▶ [INSTRUCTIONS TO FOLLOW] Copy out the records word for word, from the line with "Looking at this watch, what" to the line with "I read 9:00", including both of those lines.

===== EXERCISE INPUTS =====

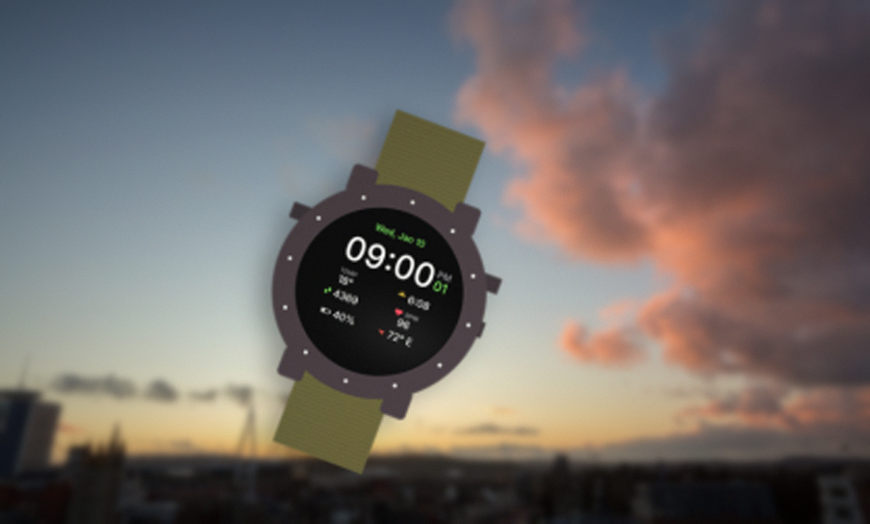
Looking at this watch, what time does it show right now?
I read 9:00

=====
===== EXERCISE INPUTS =====

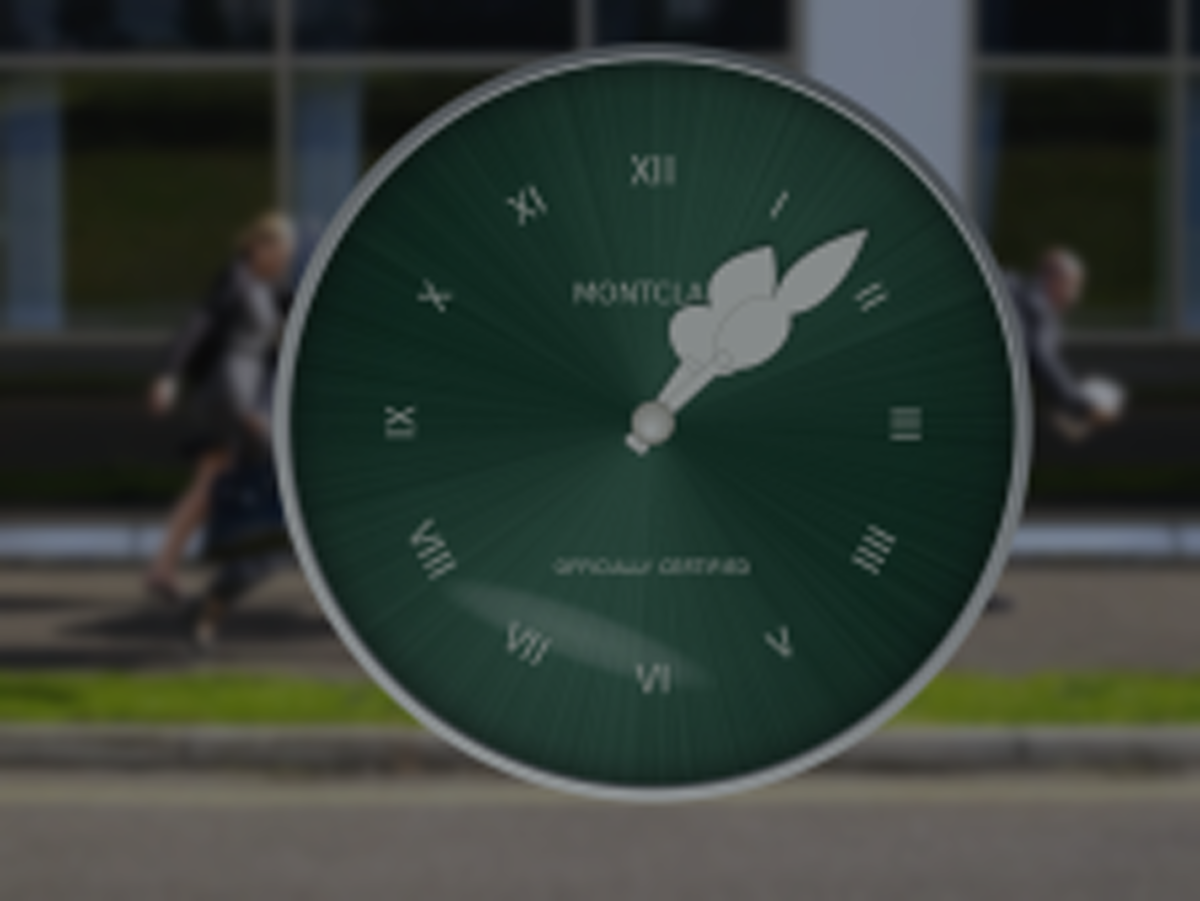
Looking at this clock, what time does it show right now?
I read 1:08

=====
===== EXERCISE INPUTS =====

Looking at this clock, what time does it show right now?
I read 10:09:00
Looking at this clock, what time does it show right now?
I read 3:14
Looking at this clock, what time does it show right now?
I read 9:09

=====

▶ [RESPONSE TO THE EXERCISE]
Looking at this watch, what time does it show right now?
I read 9:00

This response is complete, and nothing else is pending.